Goofs - The episode two cliffhanger is apparently that Cybermen are
        in the Loonbase, even though they've been going around
        threatening to bugger everyone for a good 50 minutes or so.
        The addition of Jamie leads to bizarre line sharing, for
        instance Ben is now a freakin' genius who knows the secrets
        of the friggin' universe everytime it helps the damn plot
        along!  Damn that sort of out of character stuff annoys me!
        In episode two when a Cybermen tries to push down Polly
        he doesn't even come close to touching her but she bends
        over anyway - is this a mistake or is Polly just into this
        sort of thing?
        The Cybermen's ships look like paper plates held up by string
        even though research clearly shows them to be paper plates
        held up by thread.
        Why did they let the Doctor play the recorder in the first
        place?  And how strong are their ear drums?

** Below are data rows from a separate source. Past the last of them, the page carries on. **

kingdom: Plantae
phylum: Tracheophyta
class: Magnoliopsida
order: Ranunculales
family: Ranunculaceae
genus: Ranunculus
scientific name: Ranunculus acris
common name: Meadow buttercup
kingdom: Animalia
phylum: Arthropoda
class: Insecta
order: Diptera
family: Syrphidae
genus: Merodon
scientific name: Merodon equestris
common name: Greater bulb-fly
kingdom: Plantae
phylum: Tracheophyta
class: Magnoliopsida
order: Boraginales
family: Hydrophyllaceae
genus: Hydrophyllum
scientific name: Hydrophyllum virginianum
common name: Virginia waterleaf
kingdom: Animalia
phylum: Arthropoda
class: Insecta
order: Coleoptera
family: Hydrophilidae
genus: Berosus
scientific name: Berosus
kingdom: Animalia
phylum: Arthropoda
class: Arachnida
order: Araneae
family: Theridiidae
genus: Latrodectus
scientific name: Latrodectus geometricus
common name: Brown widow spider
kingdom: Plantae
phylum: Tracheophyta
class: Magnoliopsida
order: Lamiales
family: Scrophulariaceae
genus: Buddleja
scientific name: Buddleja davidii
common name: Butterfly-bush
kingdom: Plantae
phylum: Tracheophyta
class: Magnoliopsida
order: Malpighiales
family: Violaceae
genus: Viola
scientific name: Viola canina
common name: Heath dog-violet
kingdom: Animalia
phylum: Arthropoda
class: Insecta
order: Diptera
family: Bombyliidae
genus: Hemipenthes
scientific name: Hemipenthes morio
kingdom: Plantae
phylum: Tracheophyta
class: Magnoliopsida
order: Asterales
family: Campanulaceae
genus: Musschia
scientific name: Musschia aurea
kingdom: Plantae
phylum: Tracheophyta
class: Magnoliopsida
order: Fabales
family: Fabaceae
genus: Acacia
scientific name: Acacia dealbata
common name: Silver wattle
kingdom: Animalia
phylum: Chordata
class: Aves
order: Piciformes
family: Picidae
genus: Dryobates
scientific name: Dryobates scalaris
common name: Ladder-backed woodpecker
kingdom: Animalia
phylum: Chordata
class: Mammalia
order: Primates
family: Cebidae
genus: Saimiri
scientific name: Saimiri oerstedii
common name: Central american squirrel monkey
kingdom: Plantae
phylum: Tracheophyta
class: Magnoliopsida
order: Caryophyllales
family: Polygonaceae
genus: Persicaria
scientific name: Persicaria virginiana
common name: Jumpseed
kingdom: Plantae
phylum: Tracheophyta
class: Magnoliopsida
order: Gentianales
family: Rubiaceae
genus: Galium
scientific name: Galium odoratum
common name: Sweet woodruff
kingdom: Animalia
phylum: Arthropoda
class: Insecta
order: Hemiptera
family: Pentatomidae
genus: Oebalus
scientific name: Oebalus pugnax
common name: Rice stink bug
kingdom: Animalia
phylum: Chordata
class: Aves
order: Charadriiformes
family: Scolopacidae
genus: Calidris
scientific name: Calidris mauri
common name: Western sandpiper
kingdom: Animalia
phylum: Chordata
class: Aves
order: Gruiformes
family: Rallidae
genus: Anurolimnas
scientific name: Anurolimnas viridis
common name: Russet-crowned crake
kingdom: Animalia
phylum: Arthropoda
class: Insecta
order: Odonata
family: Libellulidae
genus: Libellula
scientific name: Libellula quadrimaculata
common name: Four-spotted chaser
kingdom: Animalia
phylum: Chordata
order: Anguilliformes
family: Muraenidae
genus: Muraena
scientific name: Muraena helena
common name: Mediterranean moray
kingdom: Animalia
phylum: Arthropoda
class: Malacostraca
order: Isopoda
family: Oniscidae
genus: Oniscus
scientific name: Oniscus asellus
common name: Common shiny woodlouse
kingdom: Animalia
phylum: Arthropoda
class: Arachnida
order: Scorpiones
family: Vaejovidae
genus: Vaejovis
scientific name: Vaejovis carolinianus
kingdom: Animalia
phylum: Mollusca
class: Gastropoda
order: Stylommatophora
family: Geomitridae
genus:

Links - The Doctor is filled with a sense of terror as a Cyberman
        asks him if that is a recorder in his pocket or if he just
        happy to see him.   Visions of the Tense Planet fill his
        mind

Technobabble - The "Goonitron" works on "Luna Wacky" technology

Dialogue Disasters -

A Cyberman says:
"Relationships?  Yes, we know this weakness of yours. We are swingers."
He then spends the next scene begging Polly to go out with him for
one miserable stinking moment of his life.  When confronted by this
sad contradiction by Ben he tries to play it off macho by saying
"It was a joke.  Only stupid earth brains like yours would have been
fooled.  Geez!  See if I care."  He also makes great use of sarcasm
"Oh yeah!!  I'm SOO SURE she likes YOU so much better than ME.  I'm
SURE she just HATES Iron Wills!"

Dialogue Triumphs -

DOCTOR: There are some corners of the universe which have breed
        the most terrible things...then there are the Cybermen.
        Still, someone's got to fight them, so what the hell.

Rumors & Facts -

The Loonbase was met with some popularity when it first aired.  People
were happy to see the return of the pathetic sexually repressed foes
that had been the death of the original Doctor.  The second appearance
secured their long standing place in the series history and indeed
in the public's traumatized memory.
In a new special section I will call the "THANK GOD IT'S JUST A RUMOR"
subsection I have to bring out the research which can let Doctor Who
fans take a breather at last.   The brief shot of sperm cells under
a microscope slide was from a 15 foot piece of stock footage taken
from an episode called "Science And Life" in a series called "Men and
Microbes" and was definitely NOT supplied personally by Troughton
himself at a BBC office party!   I myself was scared to delve into
the sickly squishy depths of this mystery but I felt it had to be
done.
Following the recording of the final episode a problem was encountered
with the soundtrack.   Apparently several Cybermen were heard carrying
out a genuine drug deal on the set that was definitely never scripted
or authourized by the BBC. This drug deal was edited out whenever
possible but enough of it still exists on the soundtrack to know
that someone got a serious bum deal.
This story had a total budget of 10 pounds 99.  The existing visual
evidence suggests that they did not experience any problems coming
in well UNDER this budget.
In order to save money to fit the budget the script was taken
directly from The Tense Planet whenever possible including a
strange cliffhanger scene that shows Troughton regenerating into
Troughton for no reason whatsoever.
On BBC documentation serial HH was commonly nicknamed "Hot 'n Horny"
in honour of Hartnell's run on the show.